Seratus Tahun Mahathir: Disiplin yang Menunda Tua
Oleh Dikdik Sadikin
"Jangan hitung hari-harimu dengan angka, hitunglah dengan cahaya yang telah kau nyalakan dalam kehidupan orang lain."
- Rabindranath Tagore
DI USIA SERATUS, sebagian manusia telah menjadi catatan kaki sejarah. Tapi Tun Dr. Mahathir Mohamad masih menulis lembarannya sendiri.
Dalam dunia yang mengira umur panjang datang dari laboratorium atau ramuan mistik, Mahathir berjalan tegak di usia satu abad. Tanpa tongkat, tanpa kursi roda, tanpa ragu untuk terus berpikir, tanpa keluhan sendi yang jadi syarat umum usia renta dan berbicara seolah waktu tak pernah benar-benar tua. Bukan karena ia kebal usia, tapi karena ia sahabat kedisiplinan.
Kita menyebutnya anomali. Ia menyebutnya kebiasaan.

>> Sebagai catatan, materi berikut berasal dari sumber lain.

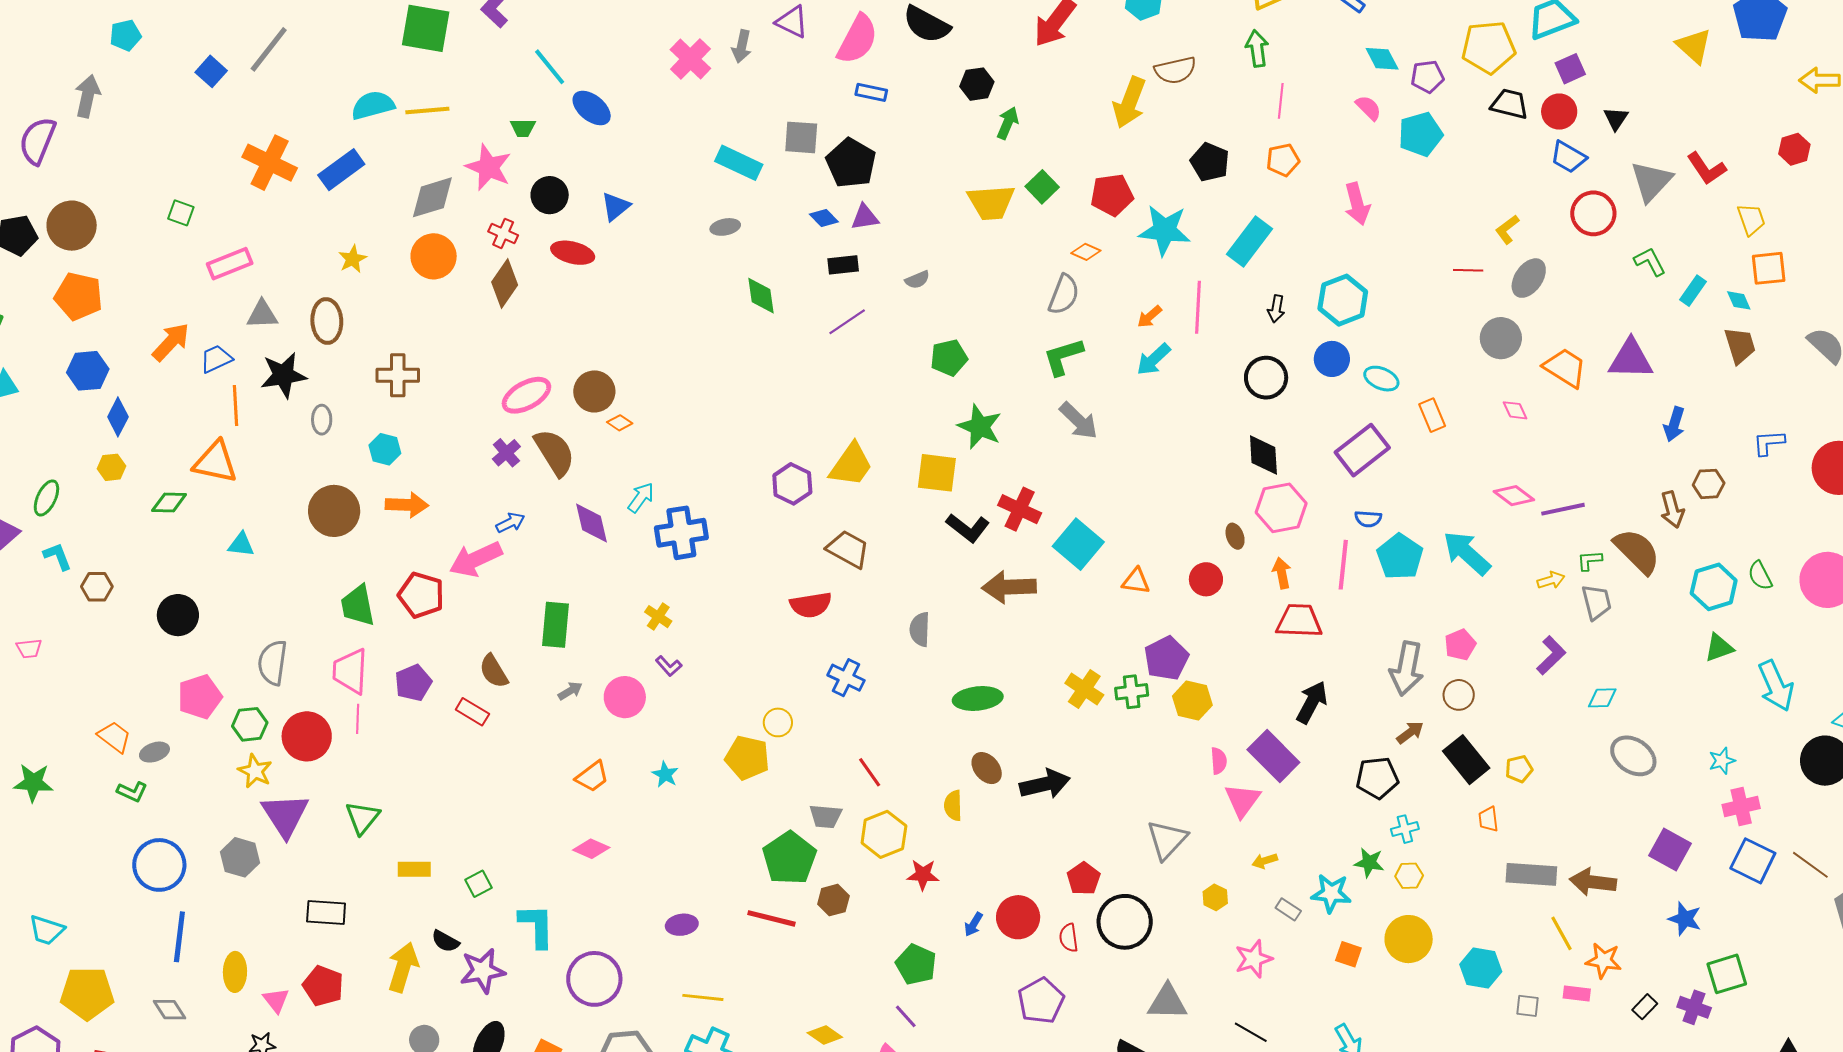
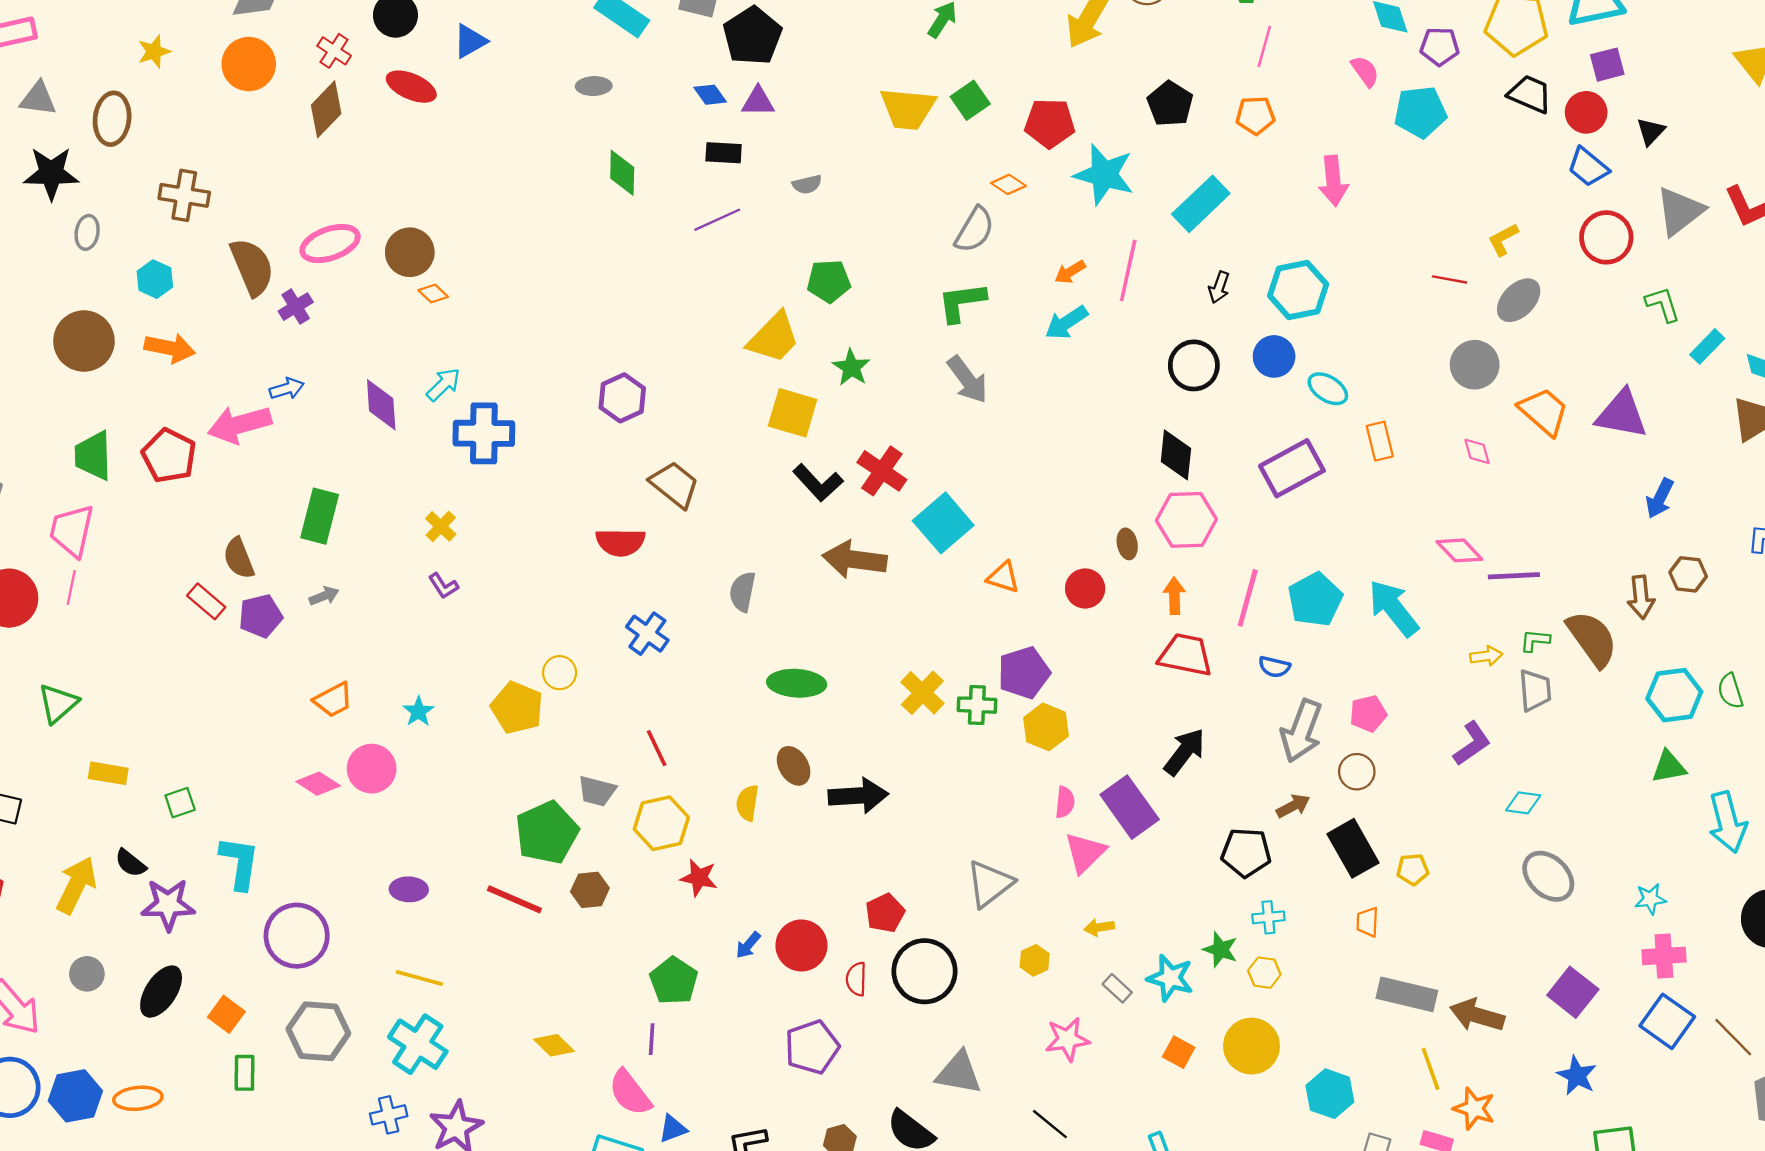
green star: (980, 427) -> (851, 367), size x0.7
brown semicircle: (555, 452) -> (252, 267), moved
yellow trapezoid: (851, 465) -> (774, 338), moved
blue semicircle: (1368, 519) -> (1274, 667), moved
purple pentagon: (413, 683) -> (260, 616), moved
pink circle: (625, 697) -> (372, 769), moved
purple line: (906, 1016) -> (652, 1039), turned 36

Mahathir hadir sebagai pengingat: bahwa umur bisa diperpanjang oleh niat, oleh pikiran yang terus bekerja, dan tubuh yang tak malas bergerak. Barangkali inilah yang disebut "menunda tua". Bukan dengan menyembunyikan keriput, tapi dengan terus mengisi hidup dengan makna.
Bagaimana menjelaskan tubuh yang bertahan seratus tahun, tetap berfungsi seperti jam tangan Swiss, presisi dan berdetak pelan? Mungkin jawabannya bukan pada ramuan dari Himalaya atau suplemen canggih dari farmasi Eropa, tapi justru pada hal yang paling sederhana: ketekunan.
Mahathir adalah bukti hidup bahwa usia tua tak harus identik dengan ketergantungan. Dalam wawancara yang ringan namun menyengat, ia menyebut kuncinya: jangan duduk terlalu lama, jangan makan terlalu banyak, jangan berhenti berpikir. Sebuah trilogi sederhana, tapi diabaikan mayoritas manusia modern.
Kita, generasi rebahan yang mendewakan me time. Kita hidup dalam paradoks: ingin panjang umur, tapi enggan berjalan kaki. Ingin sehat, tapi malas berpikir. Ingin kuat, tapi takut berkeringat. Padahal, seperti kata Nietzsche, "Tubuh adalah puisi yang harus terus ditulis ulang."
Disiplin dan Tubuh yang Diingat Tuhan
Mahathir tak merokok. Tak minum alkohol. Berat badannya tetap 62 kg selama lebih dari setengah abad, angka yang lebih stabil daripada inflasi. Ia tidur cukup, bangun pagi, sesekali tidur siang, dan yang paling penting: tetap punya tujuan.
Laporan World Health Organization (2023) mencatat bahwa healthy life expectancy atau usia harapan hidup sehat di Asia Tenggara rata-rata hanya 63 tahun. Di Malaysia, angka itu mencapai 67 tahun. Tapi Mahathir hidup sehat jauh di atas ambang itu. Ini bukan soal genetik. Ini tentang cara berpikir dan mengelola diri. Disiplin adalah doa yang ditunaikan lewat tubuh.